I did see my Dr for some bloodwork though...

I lost hair like crazy on 2 separate occasions. Some in patches, and some just falling out on my pillow, all over the bathrooms.

Happy to say it has all grown back. I was told it more than likely would, and it did.


----------



## quasar4legs

I agree with Mommasita, I would get the doctor to do some boodwork.

I lose a lot of hair whenever I'm anemic but once I improve my iron levels it starts to grow back.

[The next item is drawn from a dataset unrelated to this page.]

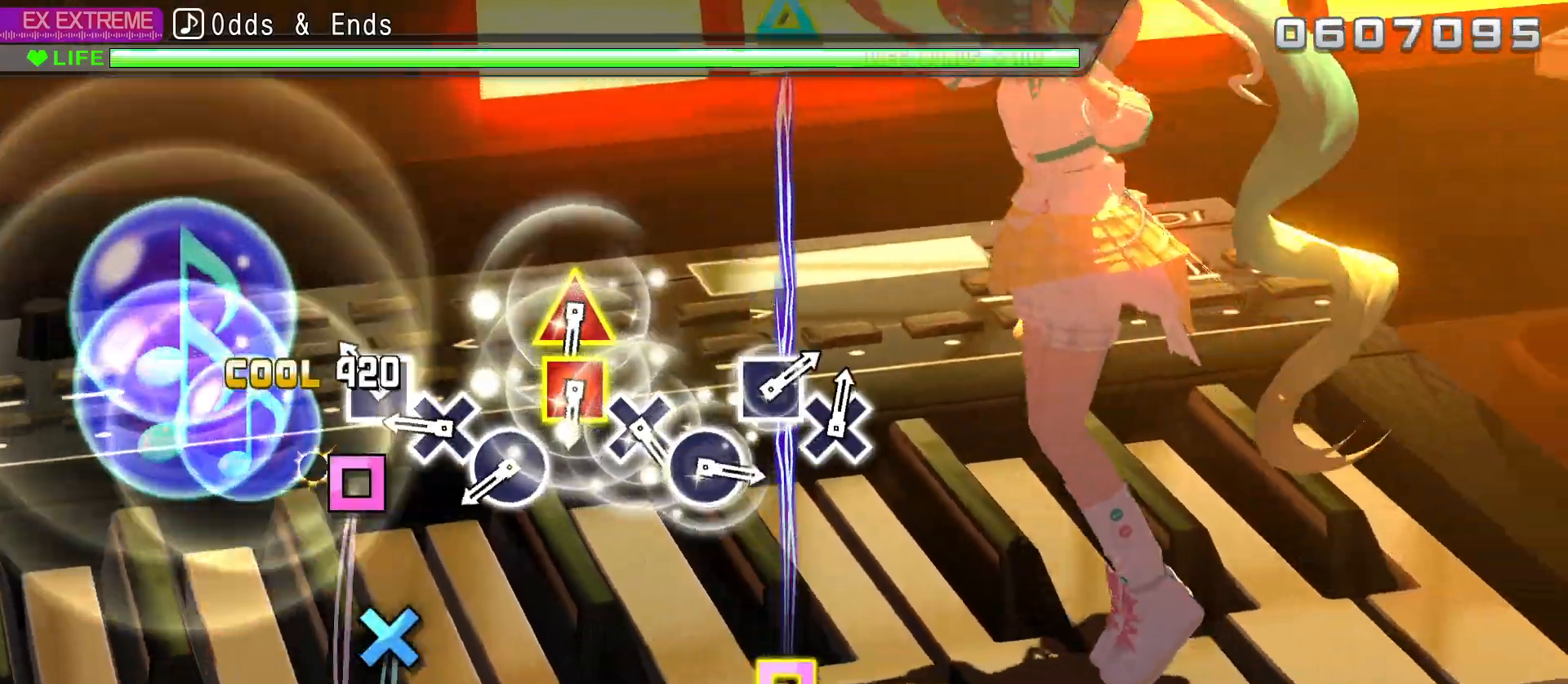
{"buttons": ["DPAD_RIGHT"], "left_stick": "center", "right_stick": "center", "events": [[100, "CIRCLE", "up"], [117, "DPAD_LEFT", "down"], [233, "DPAD_LEFT", "up"], [233, "L2", "up"], [283, "CROSS", "down"], [417, "CROSS", "up"], [417, "DPAD_RIGHT", "down"]]}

Sorry you are feeling so stressed, take some time out if you can to look after you


----------



## WalkingintheFog

Yes.   And it might even grow back curlier than it was!   But, as all have said, do check with your dr. for any underlying conditions, BUT DON'T (ie, try not to) stress about that or why it might be happening.
Go to your happy place!


----------



## Kathi Mora

StitchesGr8Fan said:


> I'm shedding more hair than usual and I think it's due to stress. If you've had this happen, did your hair go back to normal when your stress lessened?



Don't worry and go see a doctor. The doctor can diagnoze the reason. I am sure that there will be some solution. however if hair loss is hereditary then little can be done. However if its due to lack of vitamins or stress then I'm sure you'' be fine.

Hope this helps


----------



## cinderellamom123

I understand.  This has happened several times to me for various reasons. 
Fertility Drugs
Pregnancy
Thyroid Issue
Stress
Iron Levels?
New Medication

It last for 2-3 month, can sometimes get itchy.  Has always come back.  I did start rogaine last year as a preventative treatment.  

It is stressful when it is happening but just know that if it is stress related it will grow back.


----------



## ChrisRuns

I have it happen at least once a year, and it always grows back. I do go to the doctor to get a blood test done when I notice it, because it usually means for me that I am anemic or deficient in a vitamin or nutrient.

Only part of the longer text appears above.